Aslına bakılırsa, Marx ve Engels’in döneminde ve genel olarak kapitalizmin hiçbir evresinde sanayi işçileri toplumun niceliksel olarak en büyük kesimini oluşturmamıştır. Buradan özellikle iki noktaya vurgu yapmakta fayda var: Birincisi, Marx’ı sözde çürütmek veya düzeltmek adına gösterilen çabaların nasıl tarih bilincinden uzak olduklarıdır. İronik olsa da, Marksizmi çürütmek adına öne sürülen fikirler aslında tam da Marksizmi doğrulamaktadır. Marxın analizlerinin kapitalizmin “vahşi” dönemleriyle sınırlı olduğu görüşü daha baştan hatalıdır. Zira Marx’ın düşüncelerini şekillendirdiği dönemde de sanayi işçileri toplumun çoğunluğunu oluşturmuyordu. üstüne üstlük ilerleyen süreçte de, Marx’ın salt sanayi işçilerinden oluşan bir sınıfa bel bağladığı gibi bir durum yoktur.

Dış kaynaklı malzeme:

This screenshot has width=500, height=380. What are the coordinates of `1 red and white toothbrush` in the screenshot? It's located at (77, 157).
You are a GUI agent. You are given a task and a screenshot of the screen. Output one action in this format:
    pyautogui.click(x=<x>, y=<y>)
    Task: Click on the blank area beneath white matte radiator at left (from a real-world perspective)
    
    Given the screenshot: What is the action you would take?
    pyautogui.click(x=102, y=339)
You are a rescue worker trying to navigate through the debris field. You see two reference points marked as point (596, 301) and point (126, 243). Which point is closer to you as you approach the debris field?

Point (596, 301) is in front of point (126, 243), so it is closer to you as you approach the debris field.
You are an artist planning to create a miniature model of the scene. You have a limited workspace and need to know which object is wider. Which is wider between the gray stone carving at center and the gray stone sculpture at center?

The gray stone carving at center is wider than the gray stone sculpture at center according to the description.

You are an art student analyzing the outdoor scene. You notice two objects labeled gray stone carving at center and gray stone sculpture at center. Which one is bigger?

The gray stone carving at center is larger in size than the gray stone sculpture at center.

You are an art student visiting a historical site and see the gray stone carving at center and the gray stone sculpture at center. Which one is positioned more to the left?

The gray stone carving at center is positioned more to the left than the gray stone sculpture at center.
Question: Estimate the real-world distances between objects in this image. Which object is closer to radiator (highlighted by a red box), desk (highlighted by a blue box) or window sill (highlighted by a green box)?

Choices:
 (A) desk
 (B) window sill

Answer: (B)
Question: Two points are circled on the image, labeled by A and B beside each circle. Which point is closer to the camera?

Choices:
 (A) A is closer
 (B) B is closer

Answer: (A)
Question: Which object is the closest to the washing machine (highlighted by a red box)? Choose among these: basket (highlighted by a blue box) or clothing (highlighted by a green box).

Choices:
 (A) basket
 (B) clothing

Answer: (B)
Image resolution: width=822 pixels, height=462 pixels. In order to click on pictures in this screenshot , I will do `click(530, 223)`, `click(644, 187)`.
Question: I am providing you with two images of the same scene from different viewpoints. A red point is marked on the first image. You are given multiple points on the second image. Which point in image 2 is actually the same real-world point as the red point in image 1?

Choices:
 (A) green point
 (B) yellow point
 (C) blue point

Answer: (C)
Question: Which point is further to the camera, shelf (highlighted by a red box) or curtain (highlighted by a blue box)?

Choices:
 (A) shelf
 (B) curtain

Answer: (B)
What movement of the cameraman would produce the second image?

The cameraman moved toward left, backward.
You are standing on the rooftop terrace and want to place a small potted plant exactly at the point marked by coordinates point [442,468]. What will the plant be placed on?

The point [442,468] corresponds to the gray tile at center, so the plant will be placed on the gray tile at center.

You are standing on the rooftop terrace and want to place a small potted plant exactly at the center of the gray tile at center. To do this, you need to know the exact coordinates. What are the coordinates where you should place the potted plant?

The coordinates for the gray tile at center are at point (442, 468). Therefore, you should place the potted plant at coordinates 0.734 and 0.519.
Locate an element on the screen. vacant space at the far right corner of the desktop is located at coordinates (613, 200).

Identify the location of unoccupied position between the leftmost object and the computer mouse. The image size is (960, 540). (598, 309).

Bizzat Marx değil midir, Kapital’inin ilk cildinde en ileri ülke konumundaki İngiltere’de bile sanayi işçilerinin oran olarak azlığına işaret eden? Dahası Marx, sanayide üretkenlik arttıkça, nüfusun doğrudan maddi üretimde çalışan kısmının oransal olarak azalacağını da defalarca dile getirir. Dolaysıyla bu itiraz, her şeyden önce tarihsel bir gerçekliğe sahip olmaktan bile çok uzaktır.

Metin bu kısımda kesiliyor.